▶ _WHAT YOU WILL DO_
Look through the listing below, and wherever a line has the string "lines", pull it out.

▶ _ENTRIES SUPPLIED_
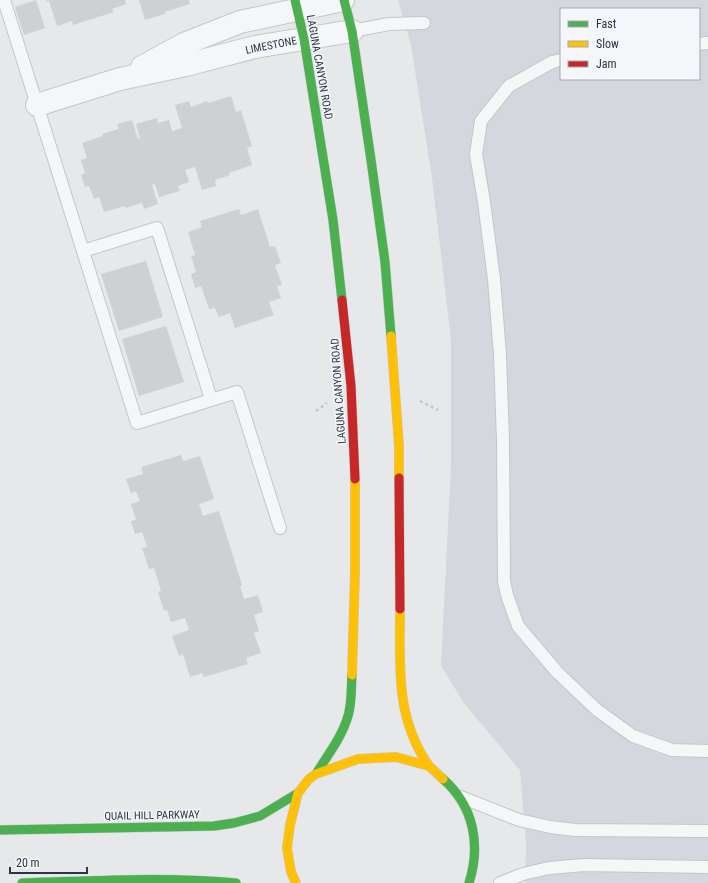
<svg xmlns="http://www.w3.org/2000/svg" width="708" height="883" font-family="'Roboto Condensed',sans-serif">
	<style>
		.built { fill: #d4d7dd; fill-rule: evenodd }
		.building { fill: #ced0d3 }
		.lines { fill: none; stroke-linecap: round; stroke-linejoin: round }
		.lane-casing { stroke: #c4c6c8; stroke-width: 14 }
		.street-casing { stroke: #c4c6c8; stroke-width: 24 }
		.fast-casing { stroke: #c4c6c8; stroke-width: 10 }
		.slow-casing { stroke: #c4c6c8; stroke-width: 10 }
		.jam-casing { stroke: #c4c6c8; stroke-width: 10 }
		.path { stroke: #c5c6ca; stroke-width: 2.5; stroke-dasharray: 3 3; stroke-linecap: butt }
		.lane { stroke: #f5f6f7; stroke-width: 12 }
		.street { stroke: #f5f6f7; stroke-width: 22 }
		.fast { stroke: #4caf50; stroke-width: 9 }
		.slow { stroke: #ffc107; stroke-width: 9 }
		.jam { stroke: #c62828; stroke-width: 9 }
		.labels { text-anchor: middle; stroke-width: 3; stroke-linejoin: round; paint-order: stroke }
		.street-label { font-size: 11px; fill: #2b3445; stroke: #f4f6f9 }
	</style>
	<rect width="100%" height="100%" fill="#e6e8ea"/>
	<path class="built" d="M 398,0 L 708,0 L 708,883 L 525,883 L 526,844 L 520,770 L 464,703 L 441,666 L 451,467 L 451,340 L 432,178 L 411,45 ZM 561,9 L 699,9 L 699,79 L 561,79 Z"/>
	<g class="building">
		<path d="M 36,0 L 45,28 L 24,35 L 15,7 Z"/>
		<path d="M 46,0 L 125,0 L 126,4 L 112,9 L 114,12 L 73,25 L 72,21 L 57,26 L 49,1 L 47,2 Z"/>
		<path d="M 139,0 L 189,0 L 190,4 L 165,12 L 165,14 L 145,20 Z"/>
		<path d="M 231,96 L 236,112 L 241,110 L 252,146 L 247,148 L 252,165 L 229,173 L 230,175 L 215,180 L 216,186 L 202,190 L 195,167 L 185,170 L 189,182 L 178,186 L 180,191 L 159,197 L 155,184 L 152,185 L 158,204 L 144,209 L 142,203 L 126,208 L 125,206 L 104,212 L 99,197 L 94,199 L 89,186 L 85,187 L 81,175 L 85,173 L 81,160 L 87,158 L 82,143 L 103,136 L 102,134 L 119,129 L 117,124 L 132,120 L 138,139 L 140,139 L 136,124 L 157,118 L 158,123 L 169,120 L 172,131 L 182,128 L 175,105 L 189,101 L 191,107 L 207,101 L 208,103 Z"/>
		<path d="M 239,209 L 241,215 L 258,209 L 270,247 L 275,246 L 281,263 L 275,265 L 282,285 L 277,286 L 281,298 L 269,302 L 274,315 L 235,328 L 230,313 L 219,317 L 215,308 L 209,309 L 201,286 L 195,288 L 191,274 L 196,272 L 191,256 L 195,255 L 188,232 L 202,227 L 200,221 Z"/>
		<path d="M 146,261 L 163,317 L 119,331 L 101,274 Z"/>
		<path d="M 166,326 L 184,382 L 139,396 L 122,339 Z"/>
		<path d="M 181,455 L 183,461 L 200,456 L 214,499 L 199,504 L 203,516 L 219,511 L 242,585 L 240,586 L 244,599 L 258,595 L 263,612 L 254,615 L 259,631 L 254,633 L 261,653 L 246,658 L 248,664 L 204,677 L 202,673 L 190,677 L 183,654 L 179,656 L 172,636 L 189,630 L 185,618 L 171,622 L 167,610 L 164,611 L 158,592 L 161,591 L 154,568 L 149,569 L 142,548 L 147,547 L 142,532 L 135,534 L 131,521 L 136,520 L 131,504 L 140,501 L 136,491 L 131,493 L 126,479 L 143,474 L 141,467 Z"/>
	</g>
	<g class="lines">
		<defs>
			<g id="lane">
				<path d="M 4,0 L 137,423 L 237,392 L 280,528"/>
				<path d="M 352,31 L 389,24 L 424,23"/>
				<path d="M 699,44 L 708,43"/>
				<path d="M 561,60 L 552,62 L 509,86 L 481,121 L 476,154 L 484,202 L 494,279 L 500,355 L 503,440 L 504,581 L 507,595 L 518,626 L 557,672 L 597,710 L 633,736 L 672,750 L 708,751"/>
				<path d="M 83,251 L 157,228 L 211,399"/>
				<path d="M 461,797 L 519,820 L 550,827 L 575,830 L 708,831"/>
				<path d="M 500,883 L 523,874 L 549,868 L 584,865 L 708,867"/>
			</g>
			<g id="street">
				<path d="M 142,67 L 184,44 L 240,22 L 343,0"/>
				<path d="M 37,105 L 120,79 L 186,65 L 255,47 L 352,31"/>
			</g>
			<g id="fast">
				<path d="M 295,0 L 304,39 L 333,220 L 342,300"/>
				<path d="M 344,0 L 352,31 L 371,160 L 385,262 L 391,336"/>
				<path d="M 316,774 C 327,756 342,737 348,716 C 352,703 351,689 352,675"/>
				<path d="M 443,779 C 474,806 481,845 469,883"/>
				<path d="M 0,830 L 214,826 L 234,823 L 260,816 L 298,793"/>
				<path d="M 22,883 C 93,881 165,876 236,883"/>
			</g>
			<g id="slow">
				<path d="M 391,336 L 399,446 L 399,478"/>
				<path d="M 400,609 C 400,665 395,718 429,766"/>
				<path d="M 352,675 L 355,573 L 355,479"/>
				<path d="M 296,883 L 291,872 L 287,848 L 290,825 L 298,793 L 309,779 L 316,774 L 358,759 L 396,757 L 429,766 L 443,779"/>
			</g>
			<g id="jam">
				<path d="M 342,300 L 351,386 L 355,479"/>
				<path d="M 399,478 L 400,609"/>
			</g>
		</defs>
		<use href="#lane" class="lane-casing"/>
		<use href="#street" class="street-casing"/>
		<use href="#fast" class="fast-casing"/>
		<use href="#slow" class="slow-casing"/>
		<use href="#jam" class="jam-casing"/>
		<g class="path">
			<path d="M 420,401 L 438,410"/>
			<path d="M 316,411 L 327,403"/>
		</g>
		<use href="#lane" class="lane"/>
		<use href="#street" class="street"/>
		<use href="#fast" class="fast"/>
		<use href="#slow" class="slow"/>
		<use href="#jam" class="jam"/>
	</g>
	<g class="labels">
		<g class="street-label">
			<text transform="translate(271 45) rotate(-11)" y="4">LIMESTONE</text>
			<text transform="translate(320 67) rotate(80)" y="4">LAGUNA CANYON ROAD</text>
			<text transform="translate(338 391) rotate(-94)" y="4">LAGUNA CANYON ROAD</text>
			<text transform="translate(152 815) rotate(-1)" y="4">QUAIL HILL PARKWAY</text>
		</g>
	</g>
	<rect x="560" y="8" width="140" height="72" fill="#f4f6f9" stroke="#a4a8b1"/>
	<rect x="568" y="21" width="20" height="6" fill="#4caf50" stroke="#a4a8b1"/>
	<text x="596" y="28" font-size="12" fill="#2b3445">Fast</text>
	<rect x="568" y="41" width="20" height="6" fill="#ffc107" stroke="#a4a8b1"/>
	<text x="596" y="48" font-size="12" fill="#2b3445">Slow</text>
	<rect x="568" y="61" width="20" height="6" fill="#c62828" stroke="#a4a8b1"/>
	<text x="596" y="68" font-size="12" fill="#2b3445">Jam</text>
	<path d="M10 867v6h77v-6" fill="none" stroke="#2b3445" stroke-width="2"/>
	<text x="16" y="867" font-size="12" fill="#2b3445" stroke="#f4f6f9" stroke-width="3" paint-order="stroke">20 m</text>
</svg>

▶ _TASK OUTPUT_
		.lines { fill: none; stroke-linecap: round; stroke-linejoin: round }
	<g class="lines">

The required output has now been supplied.